By the 1980s, that gay culture had morphed into a cultural “skeleton in the closet,” when sex became the “Siamese twin of death,” he says. “Friends stopped going to bars and dances and started coupling up, feathering nests. If anyone still had tales of sexual adventure, he kept them to himself.”

Instead, the AIDS epidemic produced copious fear that now constitutes the substance of homosexual life, a kind of aversion therapy. “If you finally equate sex with death, you don’t have to worry about observing safe sex techniques, and sex itself will eventually become unappetizing,” Castiglia says.

He notes that memory can be a strategic tool. “The return to memory, then, is not a traumatized refusal to live in the present, but an active refusal to live in that present” as it is constructed currently, he says. “It is a determination to use the past to propose alternatives to current social and sexual systems,” Castiglia says.
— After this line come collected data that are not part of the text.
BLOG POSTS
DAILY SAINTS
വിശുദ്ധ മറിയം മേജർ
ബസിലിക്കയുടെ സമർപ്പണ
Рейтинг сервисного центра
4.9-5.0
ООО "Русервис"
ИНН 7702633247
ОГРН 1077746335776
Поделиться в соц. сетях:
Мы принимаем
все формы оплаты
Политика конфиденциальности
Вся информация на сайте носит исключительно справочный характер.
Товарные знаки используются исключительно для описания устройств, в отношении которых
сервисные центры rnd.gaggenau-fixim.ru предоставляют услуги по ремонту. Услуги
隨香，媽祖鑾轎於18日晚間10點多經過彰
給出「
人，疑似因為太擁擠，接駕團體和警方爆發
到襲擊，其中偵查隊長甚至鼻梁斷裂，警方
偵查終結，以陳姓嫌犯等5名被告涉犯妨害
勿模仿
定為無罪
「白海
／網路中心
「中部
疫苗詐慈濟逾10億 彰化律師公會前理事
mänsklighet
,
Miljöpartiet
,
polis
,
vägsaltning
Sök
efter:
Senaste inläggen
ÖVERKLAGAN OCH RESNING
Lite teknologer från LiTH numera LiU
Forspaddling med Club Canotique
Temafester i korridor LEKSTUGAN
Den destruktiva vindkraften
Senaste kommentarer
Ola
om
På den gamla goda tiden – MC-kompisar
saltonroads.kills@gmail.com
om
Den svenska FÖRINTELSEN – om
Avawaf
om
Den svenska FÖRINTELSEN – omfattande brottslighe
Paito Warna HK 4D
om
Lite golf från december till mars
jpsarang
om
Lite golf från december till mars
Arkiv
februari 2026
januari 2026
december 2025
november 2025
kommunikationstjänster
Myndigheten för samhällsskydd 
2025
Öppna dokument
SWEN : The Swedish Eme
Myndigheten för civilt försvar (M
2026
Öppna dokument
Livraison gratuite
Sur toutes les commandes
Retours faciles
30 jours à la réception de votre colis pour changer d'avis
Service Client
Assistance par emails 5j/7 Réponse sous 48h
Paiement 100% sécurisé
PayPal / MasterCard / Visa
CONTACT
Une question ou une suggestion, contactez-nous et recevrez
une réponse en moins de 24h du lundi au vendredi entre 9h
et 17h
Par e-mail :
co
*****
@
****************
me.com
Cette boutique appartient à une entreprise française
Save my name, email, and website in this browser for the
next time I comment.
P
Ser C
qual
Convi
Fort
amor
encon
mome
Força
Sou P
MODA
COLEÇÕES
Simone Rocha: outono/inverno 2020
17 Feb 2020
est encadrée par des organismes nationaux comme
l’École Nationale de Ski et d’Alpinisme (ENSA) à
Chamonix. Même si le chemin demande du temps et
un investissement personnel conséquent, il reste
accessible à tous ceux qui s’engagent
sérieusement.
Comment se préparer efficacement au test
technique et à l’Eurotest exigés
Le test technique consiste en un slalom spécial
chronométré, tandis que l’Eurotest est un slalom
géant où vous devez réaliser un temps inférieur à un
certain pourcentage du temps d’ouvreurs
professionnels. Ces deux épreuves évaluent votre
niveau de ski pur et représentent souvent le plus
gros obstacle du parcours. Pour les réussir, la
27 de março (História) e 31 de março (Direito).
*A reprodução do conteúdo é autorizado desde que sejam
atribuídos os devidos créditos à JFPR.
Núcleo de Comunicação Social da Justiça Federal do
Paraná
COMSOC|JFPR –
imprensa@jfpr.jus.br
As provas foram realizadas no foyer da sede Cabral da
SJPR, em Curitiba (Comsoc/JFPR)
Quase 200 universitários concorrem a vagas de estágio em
“We wanted to re-orient the notion of what queer has become into the image of what gay had been in the sense that queerness has become a movement ‘against’; gayness in the 1970s was a movement that’s ‘for.’ Our critique does not say that the normative is wrong, it does not say that campaigns for marriage, or campaigns for other kinds of legal or financial rights are wrong. But there is a rich diversity of notions that need to be fixed in a culture that got narrowed to those. Those remain important struggles, but so are the other struggles,” he says.

“In part what we discovered when we went back to things like the rights expressed by the Gay Liberation Front were just these extraordinary catalogues relating to health care reform, racism, the rights of women, the rights of the disabled.

“All of these were being brought to the front under the category of gay liberation. Gays would not be liberated until there was a more generalized liberation in the culture. That’s the piece that gets lost in some sense in that narrowing of the agenda.”